On GPs, I refused to modify the original code. And I wanted to make sure that my superficial tweaks to the library would be thread-safe — temporarily swaping out the global Twitter::Config in mid-operation would be an issue. Using Mutex.synchronize seemed like the perfect choice. After finding that the same thread can’t lock a Mutex instance twice — grr!, that’s a great trick if you can work it — I overrode the one method that cared the most about @@config:
@@config_mutex = Mutex.new
def configuration_mutex
@@config_mutex
end
alias :raw_http_connect :http_connect
def http_connect(*args, &block)
ops = (Hash === args.last) ? args.pop : {}
result = nil
self.configuration_mutex.synchronize do
ops[:call_before].call if ops[:call_before]
result = raw_http_connect *args, &block
ops[:call_after].call if ops[:call_after]
end
result
end
#
# ...
#
@@SEARCH_CONNECT_HOOKS = {
:call_before => lambda { self.configure_apply(:search) },
:call_after => lambda { self.configure_apply(:default) },
}
#
# ...
#
# broken out of closure for mocking
req = create_http_get_request(uri, params)
response = http_connect(@@SEARCH_CONNECT_HOOKS) {|conn| req }
return nil unless Net::HTTPOK === response
model = bless_model(Twitter::Search.unmarshal(response.body))
It works like a charm.
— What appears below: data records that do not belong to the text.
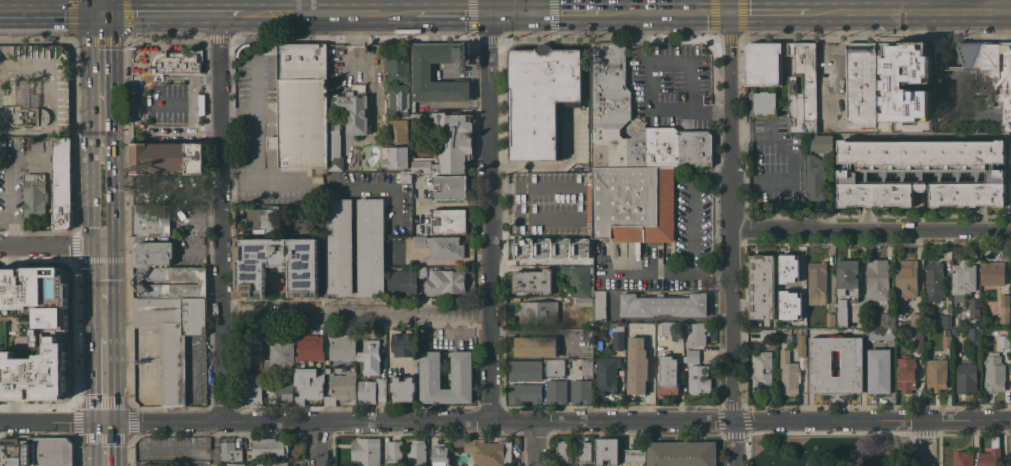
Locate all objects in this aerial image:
road: (539, 4)
road: (1004, 4)
road: (308, 5)
road: (459, 5)
road: (97, 6)
road: (166, 6)
road: (516, 9)
traffic signals: (726, 9)
road: (767, 9)
road: (909, 9)
traffic signals: (484, 10)
road: (275, 12)
road: (49, 13)
traffic signals: (98, 13)
road: (170, 13)
road: (353, 37)
road: (643, 58)
road: (668, 60)
building: (174, 63)
building: (763, 63)
road: (831, 66)
building: (397, 67)
building: (887, 68)
building: (989, 70)
building: (420, 71)
building: (917, 73)
building: (809, 84)
building: (861, 84)
road: (692, 85)
road: (99, 91)
building: (397, 99)
building: (541, 99)
road: (138, 103)
building: (763, 103)
building: (25, 104)
road: (173, 104)
building: (610, 104)
road: (193, 106)
building: (302, 109)
road: (686, 109)
building: (346, 120)
building: (397, 130)
building: (803, 133)
road: (921, 135)
building: (20, 141)
building: (444, 141)
building: (820, 142)
building: (1010, 143)
building: (2, 147)
building: (394, 156)
building: (167, 157)
road: (788, 159)
building: (921, 172)
building: (405, 176)
road: (709, 177)
building: (814, 178)
building: (62, 182)
road: (7, 183)
building: (449, 187)
building: (35, 195)
building: (631, 203)
road: (100, 206)
building: (304, 209)
road: (485, 215)
building: (263, 217)
road: (221, 218)
building: (150, 220)
building: (449, 220)
road: (692, 225)
building: (303, 228)
road: (869, 228)
building: (421, 229)
road: (728, 237)
road: (50, 243)
building: (441, 246)
building: (537, 246)
building: (338, 248)
building: (152, 253)
building: (584, 259)
building: (276, 265)
building: (421, 271)
road: (666, 271)
road: (101, 272)
building: (992, 273)
building: (847, 278)
building: (787, 279)
building: (905, 279)
building: (1010, 279)
building: (402, 280)
building: (532, 280)
building: (577, 280)
building: (877, 280)
building: (935, 280)
building: (962, 280)
building: (444, 281)
building: (170, 282)
building: (816, 282)
building: (761, 286)
building: (983, 289)
building: (36, 296)
building: (583, 301)
building: (663, 305)
building: (789, 305)
building: (599, 306)
building: (974, 307)
building: (1004, 308)
building: (538, 311)
road: (354, 313)
building: (841, 313)
road: (101, 320)
building: (798, 320)
building: (829, 320)
building: (887, 320)
building: (916, 320)
building: (944, 321)
building: (902, 323)
building: (954, 324)
building: (667, 327)
building: (783, 330)
building: (955, 330)
building: (880, 333)
building: (600, 334)
building: (695, 334)
building: (767, 334)
building: (974, 335)
building: (616, 336)
building: (1002, 337)
building: (946, 340)
building: (800, 341)
building: (918, 341)
building: (403, 343)
building: (599, 344)
building: (535, 346)
building: (341, 348)
building: (310, 351)
building: (256, 352)
building: (691, 355)
building: (279, 356)
building: (370, 356)
building: (821, 364)
building: (636, 366)
building: (554, 367)
building: (586, 367)
building: (429, 369)
building: (762, 369)
building: (327, 370)
building: (525, 370)
building: (878, 371)
building: (33, 372)
building: (993, 372)
building: (789, 373)
building: (606, 374)
building: (905, 374)
building: (936, 374)
building: (667, 376)
building: (965, 377)
building: (698, 379)
road: (101, 380)
building: (308, 384)
building: (340, 387)
building: (401, 389)
building: (371, 390)
building: (250, 391)
building: (555, 391)
building: (580, 391)
building: (283, 392)
building: (524, 392)
road: (505, 421)
traffic signals: (102, 423)
road: (533, 443)
road: (892, 443)
road: (927, 443)
road: (102, 444)
road: (213, 444)
road: (319, 444)
building: (269, 448)
building: (606, 450)
building: (36, 451)
building: (229, 451)
building: (365, 451)
building: (485, 451)
building: (563, 451)
building: (582, 451)
park: (832, 451)
building: (394, 453)
building: (416, 453)
building: (681, 453)
building: (439, 455)
building: (633, 455)
building: (989, 457)
building: (961, 458)
building: (273, 463)
building: (151, 464)
building: (233, 464)
building: (1010, 464)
Please, everyone just line up to tell me how I could have done it better. And I don’t mean quicker or cheaper, I mean better. Believe me, I would not have sunk the time into this end-around approach, if not for the fact that:
- I don’t want to maintain a local gem code modification (even though my impl is closely coupled to the gem impl already)
- I intend to follow that practice, so every opportunity to pull and end-around is a Valuable Learning Experience.
So, now my local Twitter4R has search capability gracefully latched onto it (and implemented much in the flavor of the library itself). I have a mass of rspec examples to work off in the future.
Now, I haven’t spent a great amount of time testing the thread-safeness — no one in their right mind wants to do that — but my sundry Twitter::Client instances play nicely together in between searches and normal status operations.
And I had something useful to blog about!